Stephen Salinas, Engineering Lead at HubSpot, commented, “ChaosSearch now serves as one of our team’s primary monitoring tools for identifying DDoS attacks and protecting our customers from them. The additional data retention also serves to help our security team audit issues over past months to better identify bad actors.”
The ChaosSearch Data Platform Forms the Foundation of an Enterprise Cybersecurity Architecture
The significance of the Cybersecurity Excellence awards is that it helps highlight the crucial role of a scalable, centralized analytics platform in an organization’s overall security operation.
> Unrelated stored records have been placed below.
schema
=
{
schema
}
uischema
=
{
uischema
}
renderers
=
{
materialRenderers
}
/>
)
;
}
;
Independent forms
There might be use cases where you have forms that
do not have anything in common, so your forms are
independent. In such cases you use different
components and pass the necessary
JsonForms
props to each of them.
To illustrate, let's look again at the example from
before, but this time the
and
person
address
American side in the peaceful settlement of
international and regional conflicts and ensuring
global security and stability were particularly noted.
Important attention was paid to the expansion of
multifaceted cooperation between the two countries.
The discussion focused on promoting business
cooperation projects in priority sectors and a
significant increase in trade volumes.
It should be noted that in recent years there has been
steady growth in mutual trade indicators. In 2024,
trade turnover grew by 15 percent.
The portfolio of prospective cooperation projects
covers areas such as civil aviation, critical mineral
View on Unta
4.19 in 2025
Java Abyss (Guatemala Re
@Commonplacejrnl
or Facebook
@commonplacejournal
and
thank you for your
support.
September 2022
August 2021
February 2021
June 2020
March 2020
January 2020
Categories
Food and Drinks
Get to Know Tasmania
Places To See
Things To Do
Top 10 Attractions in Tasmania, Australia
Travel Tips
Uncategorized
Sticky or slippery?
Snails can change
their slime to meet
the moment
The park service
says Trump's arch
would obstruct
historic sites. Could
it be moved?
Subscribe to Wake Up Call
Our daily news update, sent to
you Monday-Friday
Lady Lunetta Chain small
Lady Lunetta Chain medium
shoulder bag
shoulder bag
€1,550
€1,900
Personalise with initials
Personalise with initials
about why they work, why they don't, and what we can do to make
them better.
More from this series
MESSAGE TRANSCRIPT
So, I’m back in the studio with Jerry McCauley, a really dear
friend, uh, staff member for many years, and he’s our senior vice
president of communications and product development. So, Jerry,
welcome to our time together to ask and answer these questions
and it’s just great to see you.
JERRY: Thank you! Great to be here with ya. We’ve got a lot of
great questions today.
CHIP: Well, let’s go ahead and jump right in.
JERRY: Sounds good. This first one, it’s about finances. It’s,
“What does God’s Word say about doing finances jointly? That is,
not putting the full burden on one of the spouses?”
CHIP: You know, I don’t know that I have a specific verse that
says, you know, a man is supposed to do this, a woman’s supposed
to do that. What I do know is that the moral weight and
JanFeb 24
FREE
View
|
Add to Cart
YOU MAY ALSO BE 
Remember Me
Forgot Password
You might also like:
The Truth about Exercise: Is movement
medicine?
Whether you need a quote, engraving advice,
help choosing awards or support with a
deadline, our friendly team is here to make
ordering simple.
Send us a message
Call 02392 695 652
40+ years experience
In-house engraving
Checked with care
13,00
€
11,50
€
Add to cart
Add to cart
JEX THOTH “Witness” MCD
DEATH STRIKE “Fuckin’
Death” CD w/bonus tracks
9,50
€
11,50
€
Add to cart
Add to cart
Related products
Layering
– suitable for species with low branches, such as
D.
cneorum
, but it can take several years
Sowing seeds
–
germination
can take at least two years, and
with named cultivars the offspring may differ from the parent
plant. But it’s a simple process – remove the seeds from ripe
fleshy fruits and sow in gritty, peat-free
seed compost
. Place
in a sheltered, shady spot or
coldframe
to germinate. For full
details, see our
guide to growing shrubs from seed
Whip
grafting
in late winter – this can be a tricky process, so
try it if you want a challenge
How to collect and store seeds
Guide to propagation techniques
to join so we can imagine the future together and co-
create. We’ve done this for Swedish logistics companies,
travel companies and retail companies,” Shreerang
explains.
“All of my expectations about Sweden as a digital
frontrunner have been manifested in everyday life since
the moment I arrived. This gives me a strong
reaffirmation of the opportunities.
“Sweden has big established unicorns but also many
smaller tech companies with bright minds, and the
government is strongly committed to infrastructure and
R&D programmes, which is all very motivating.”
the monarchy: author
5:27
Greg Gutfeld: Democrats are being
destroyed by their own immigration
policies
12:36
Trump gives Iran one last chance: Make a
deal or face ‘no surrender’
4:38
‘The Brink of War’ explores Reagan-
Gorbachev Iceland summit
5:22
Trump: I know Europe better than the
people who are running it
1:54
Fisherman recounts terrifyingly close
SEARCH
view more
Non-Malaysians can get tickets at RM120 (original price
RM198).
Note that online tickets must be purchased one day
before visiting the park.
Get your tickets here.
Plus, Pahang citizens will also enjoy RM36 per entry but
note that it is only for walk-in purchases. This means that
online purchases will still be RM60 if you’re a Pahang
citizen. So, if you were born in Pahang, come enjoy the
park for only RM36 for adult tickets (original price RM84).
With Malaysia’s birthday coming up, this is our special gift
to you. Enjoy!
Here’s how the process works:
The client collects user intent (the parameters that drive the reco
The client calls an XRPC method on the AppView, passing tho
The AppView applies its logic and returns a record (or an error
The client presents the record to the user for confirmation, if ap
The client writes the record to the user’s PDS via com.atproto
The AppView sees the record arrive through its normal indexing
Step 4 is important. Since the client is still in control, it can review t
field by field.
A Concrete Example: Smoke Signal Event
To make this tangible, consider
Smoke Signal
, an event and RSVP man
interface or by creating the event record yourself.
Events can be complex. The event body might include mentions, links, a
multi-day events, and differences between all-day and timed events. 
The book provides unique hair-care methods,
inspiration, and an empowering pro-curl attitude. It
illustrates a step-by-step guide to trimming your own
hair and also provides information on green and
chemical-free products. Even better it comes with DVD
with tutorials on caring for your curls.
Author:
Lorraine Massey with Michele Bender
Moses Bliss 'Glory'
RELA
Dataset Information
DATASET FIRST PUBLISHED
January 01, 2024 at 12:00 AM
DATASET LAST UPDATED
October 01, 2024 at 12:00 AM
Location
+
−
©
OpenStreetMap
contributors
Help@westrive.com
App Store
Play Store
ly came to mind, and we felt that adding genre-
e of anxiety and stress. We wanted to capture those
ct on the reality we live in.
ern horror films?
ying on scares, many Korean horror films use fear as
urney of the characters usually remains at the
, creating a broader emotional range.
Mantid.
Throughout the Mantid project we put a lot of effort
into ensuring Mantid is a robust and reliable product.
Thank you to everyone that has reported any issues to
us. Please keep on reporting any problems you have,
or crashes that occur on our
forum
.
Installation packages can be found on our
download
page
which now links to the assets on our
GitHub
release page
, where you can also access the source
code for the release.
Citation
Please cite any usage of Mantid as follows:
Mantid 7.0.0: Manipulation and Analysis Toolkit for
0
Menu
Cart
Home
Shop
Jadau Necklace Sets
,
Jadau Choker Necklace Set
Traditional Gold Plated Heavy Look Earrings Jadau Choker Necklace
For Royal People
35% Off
Given its unique “data lake” approach, ChaosSearch delivers unmatched scalability, both in terms of the daily data ingest rate and the long-term data retention period, giving SecOps teams more access to more data—exactly what they need to conduct various mission-critical operations such as forensic investigations, threat hunting, and DDoS attack mitigation. With the growing recognition of the need for superior analytics in cybersecurity, ChaosSearch is an ideal solution to deploy at the foundation of an enterprise’s overall security architecture.